►

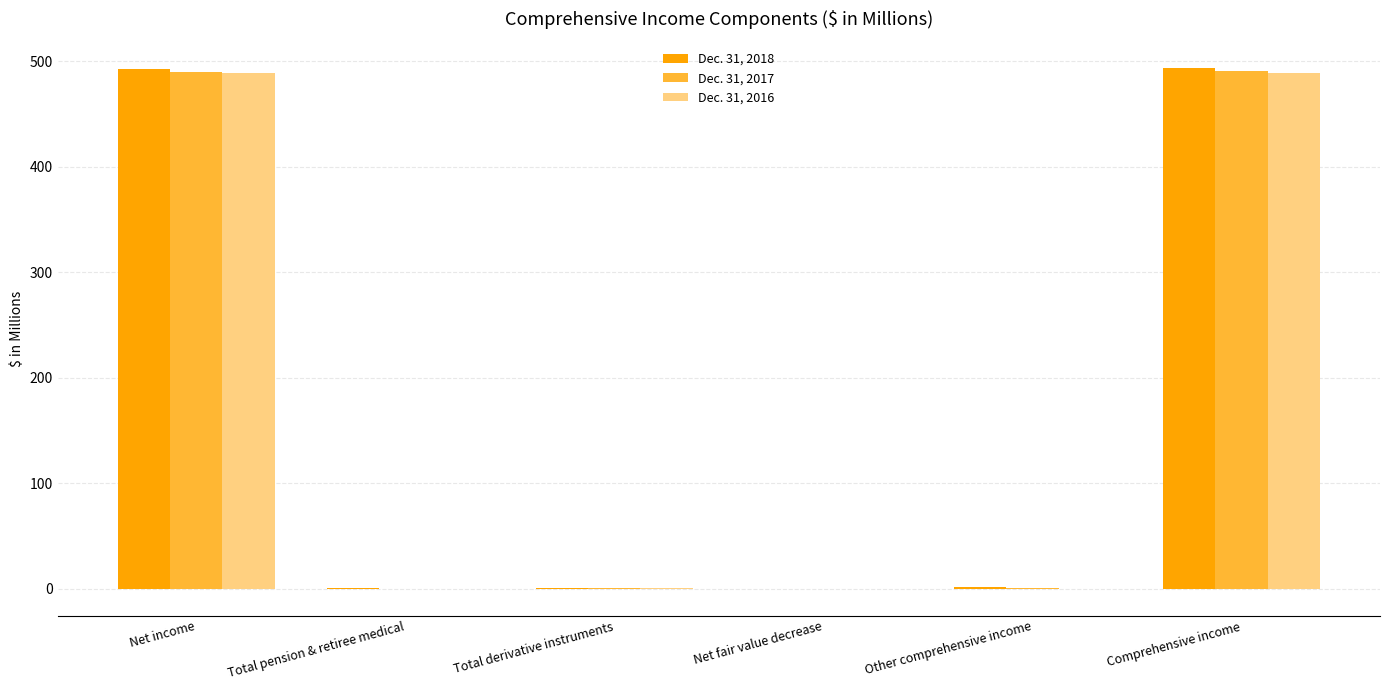

The value of Dec. 31, 2018 at Net fair value decrease is -0.1. True or false?

True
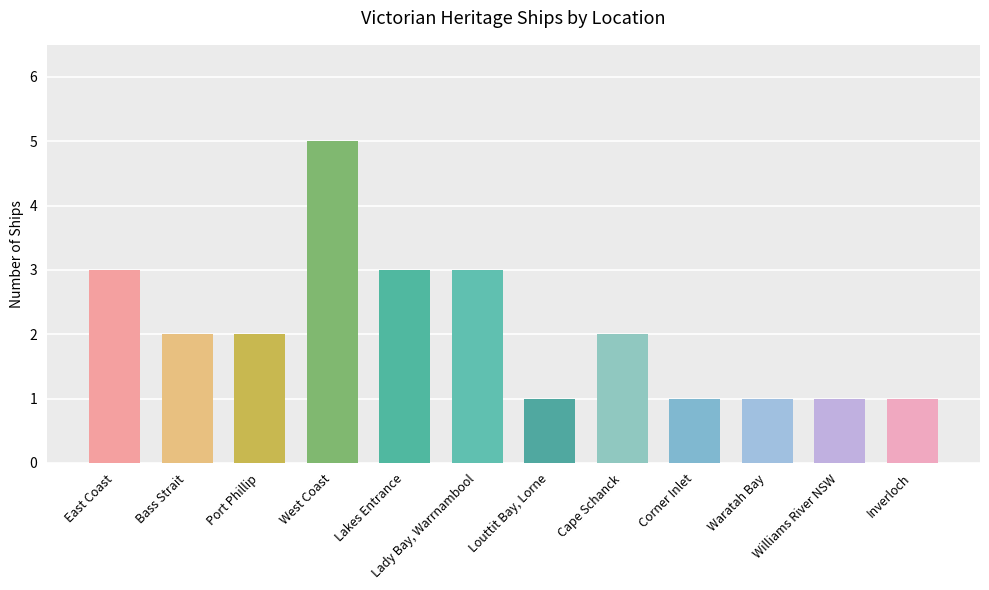

What is the smallest value displayed?

1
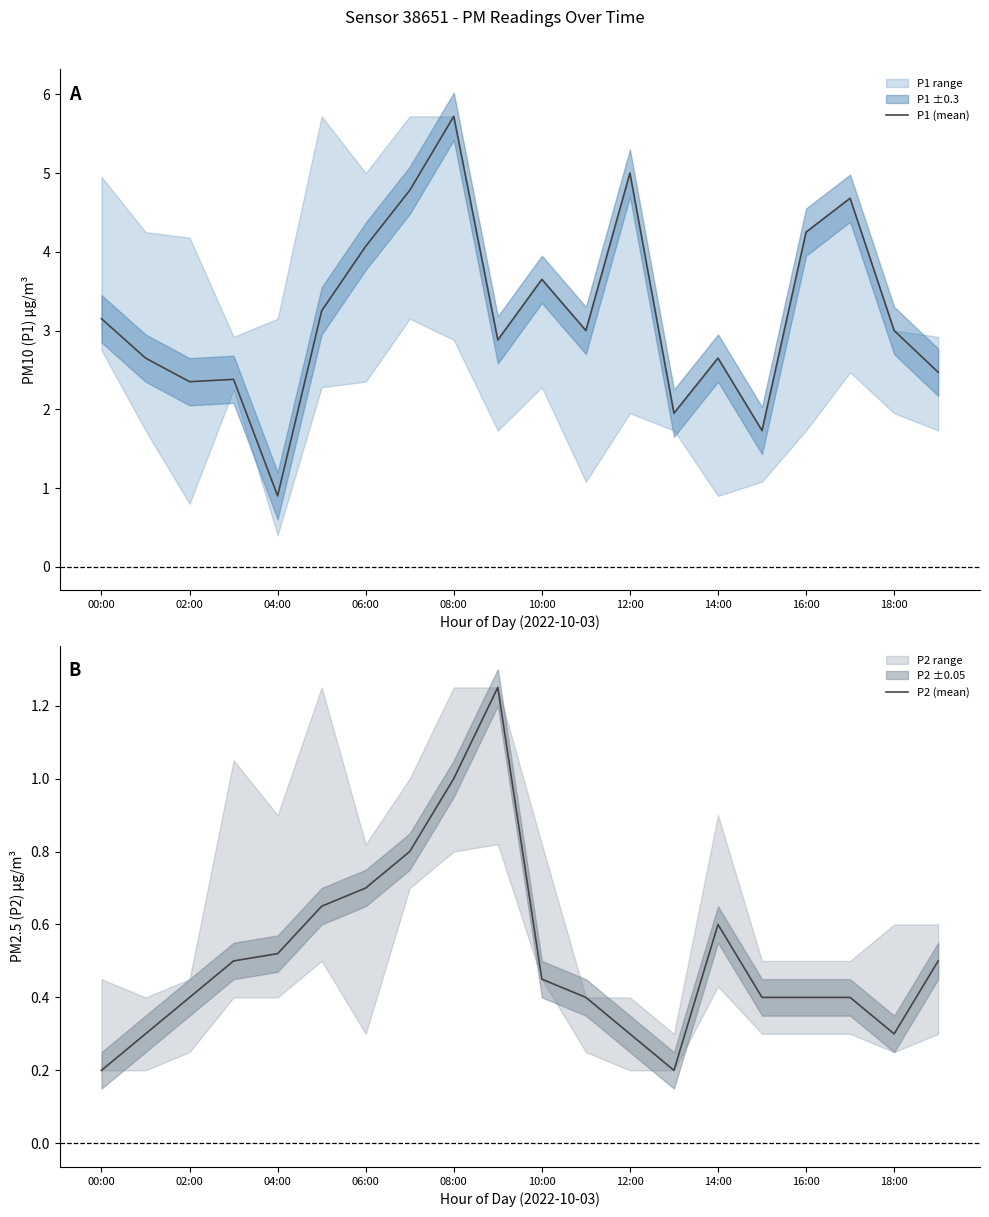

What is the total value across all series at 19?

3.0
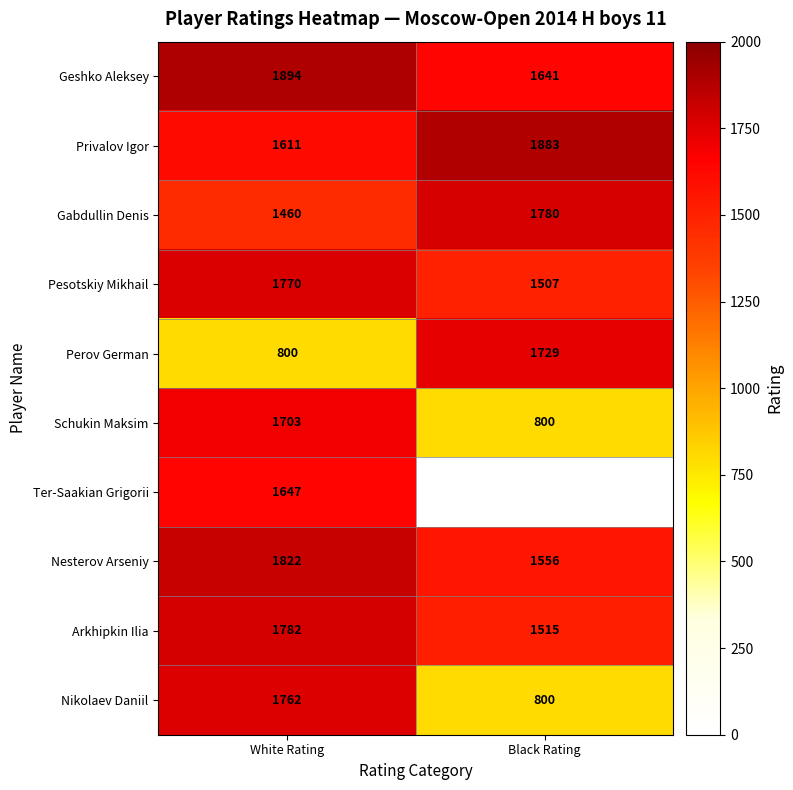

At which label is Gabdullin Denis closest to 1620?

White Rating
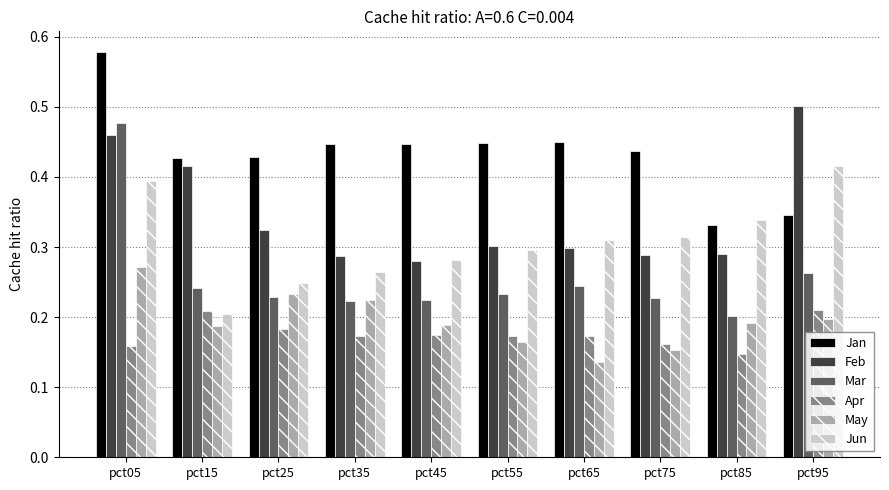

Which series has the widest spread of values?

Mar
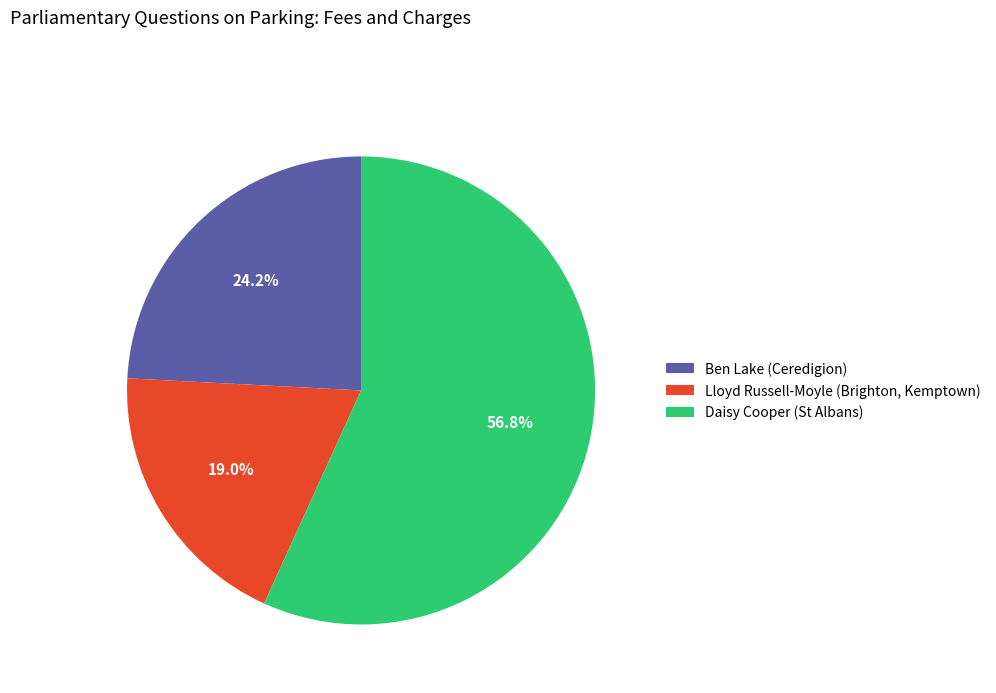

What percentage is the Lloyd Russell-Moyle (Brighton, Kemptown) slice, to the nearest percent?

19%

◄

Your objective: Reproduce the data above line for line, without any changes, and leave the pictures out.

Written solution:
The value of Dec. 31, 2018 at Net fair value decrease is -0.1. True or false?

True

What is the smallest value displayed?

1

What is the total value across all series at 19?

3.0

At which label is Gabdullin Denis closest to 1620?

White Rating

Which series has the widest spread of values?

Mar

What percentage is the Lloyd Russell-Moyle (Brighton, Kemptown) slice, to the nearest percent?

19%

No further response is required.